:: STORED DATA ::

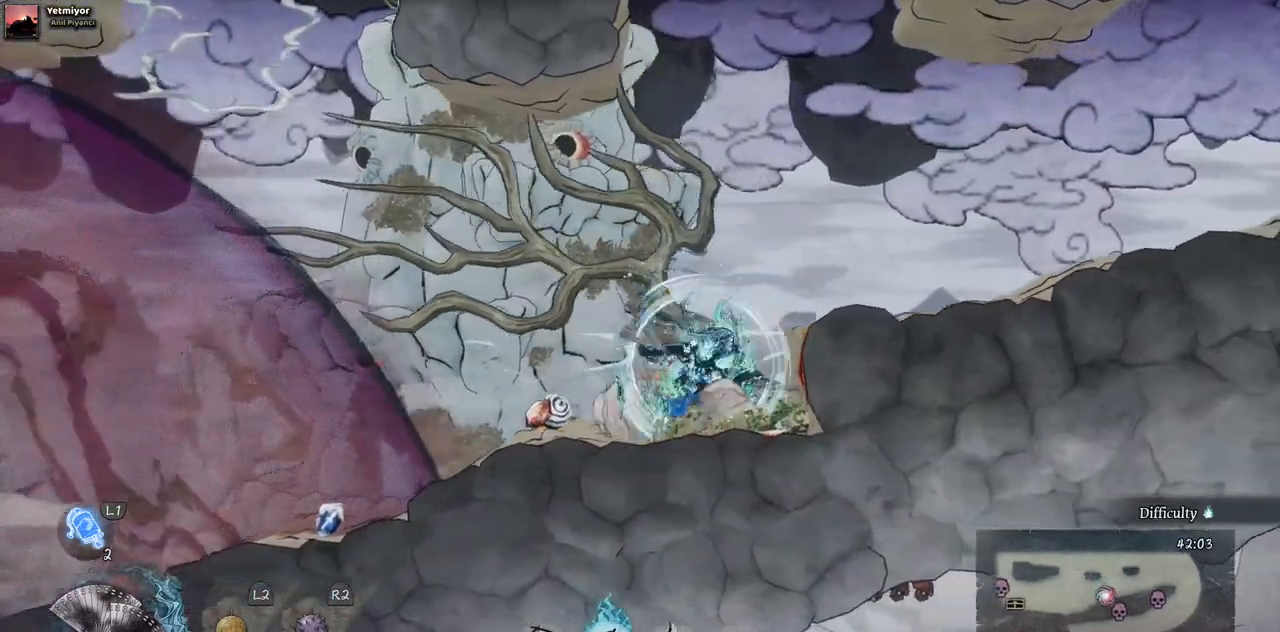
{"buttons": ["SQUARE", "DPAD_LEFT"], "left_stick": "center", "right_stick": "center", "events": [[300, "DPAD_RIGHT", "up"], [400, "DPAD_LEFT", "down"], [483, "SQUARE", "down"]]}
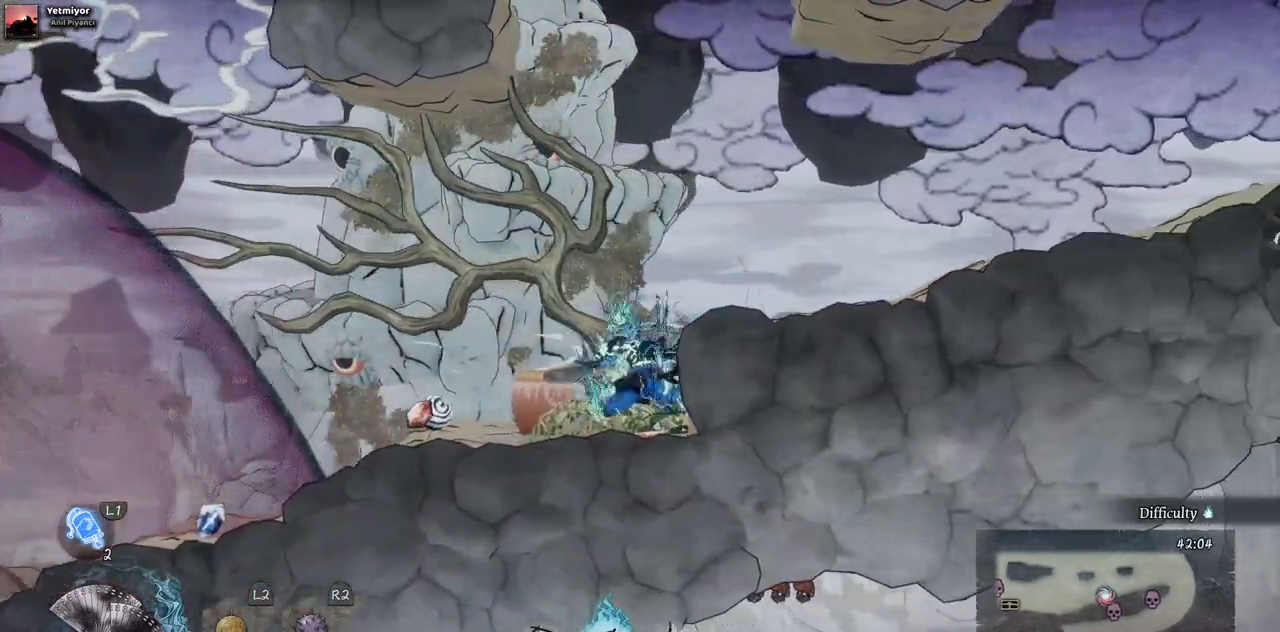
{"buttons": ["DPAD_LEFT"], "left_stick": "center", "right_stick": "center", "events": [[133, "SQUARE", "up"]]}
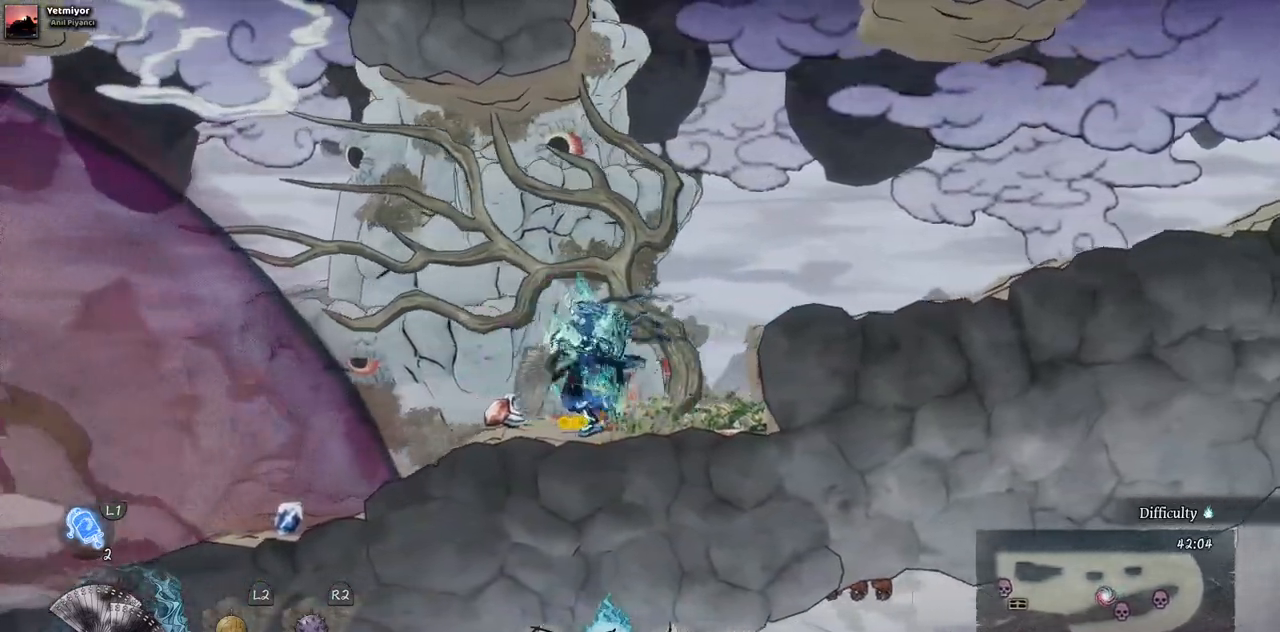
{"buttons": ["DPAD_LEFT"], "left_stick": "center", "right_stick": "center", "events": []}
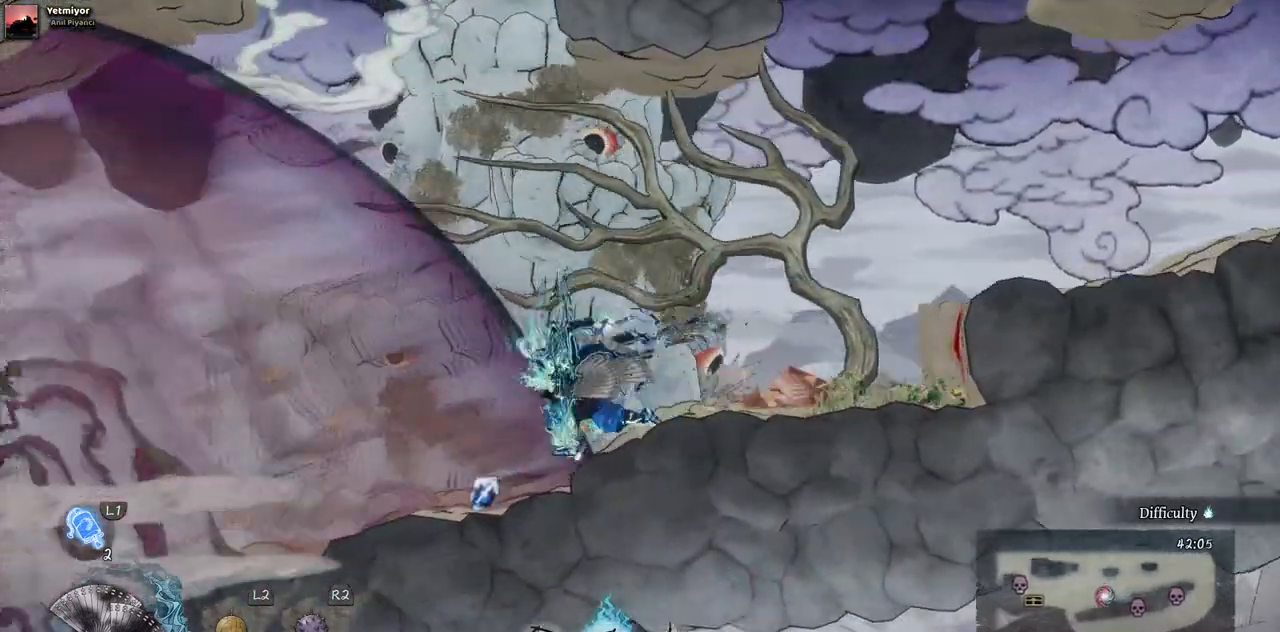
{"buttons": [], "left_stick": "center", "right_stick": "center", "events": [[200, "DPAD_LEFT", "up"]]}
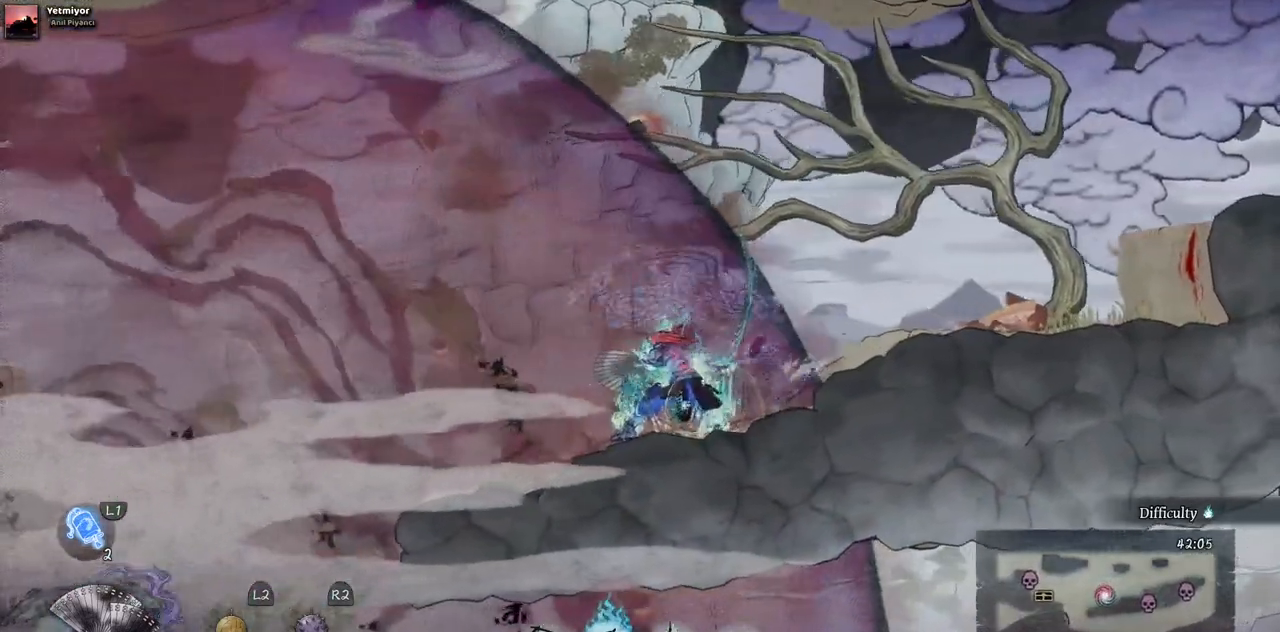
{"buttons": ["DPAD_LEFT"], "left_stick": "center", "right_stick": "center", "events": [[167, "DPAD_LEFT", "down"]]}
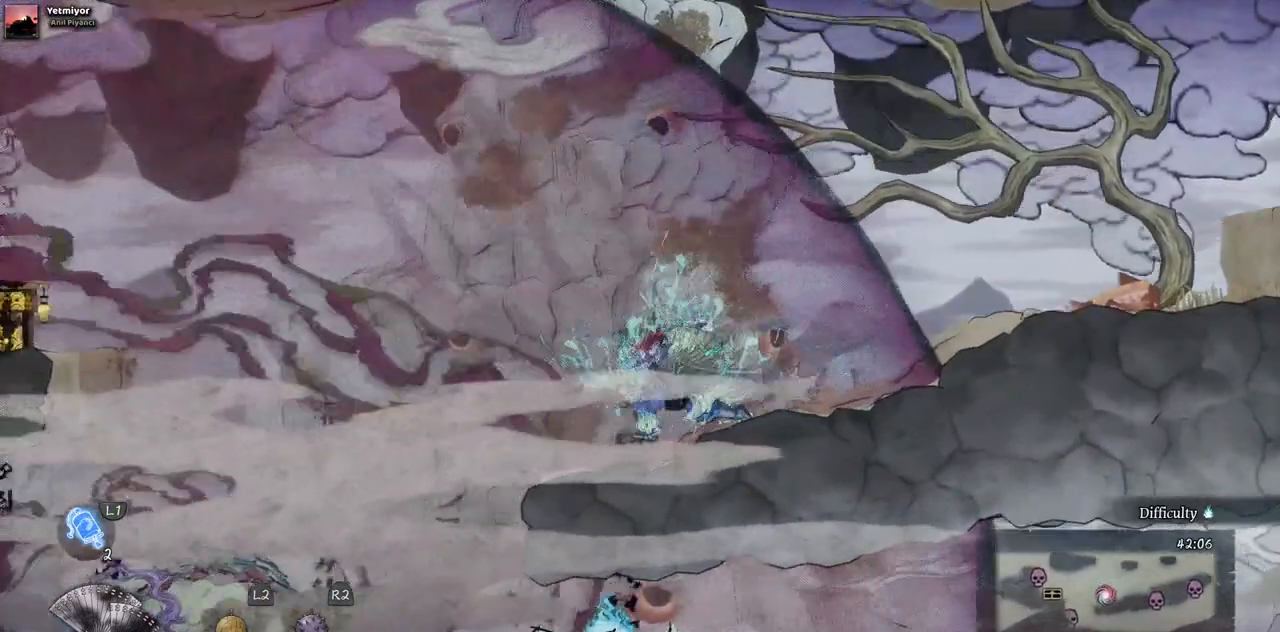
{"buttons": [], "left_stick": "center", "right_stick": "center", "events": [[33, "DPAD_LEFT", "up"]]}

:: WHAT THIS TASK INVOLVES ::
If the listing above includes images, copy every line of it exactly except those images.

:: EXERCISE OUTPUT ::
{"buttons": ["SQUARE", "DPAD_LEFT"], "left_stick": "center", "right_stick": "center", "events": [[300, "DPAD_RIGHT", "up"], [400, "DPAD_LEFT", "down"], [483, "SQUARE", "down"]]}
{"buttons": ["DPAD_LEFT"], "left_stick": "center", "right_stick": "center", "events": [[133, "SQUARE", "up"]]}
{"buttons": ["DPAD_LEFT"], "left_stick": "center", "right_stick": "center", "events": []}
{"buttons": [], "left_stick": "center", "right_stick": "center", "events": [[200, "DPAD_LEFT", "up"]]}
{"buttons": ["DPAD_LEFT"], "left_stick": "center", "right_stick": "center", "events": [[167, "DPAD_LEFT", "down"]]}
{"buttons": [], "left_stick": "center", "right_stick": "center", "events": [[33, "DPAD_LEFT", "up"]]}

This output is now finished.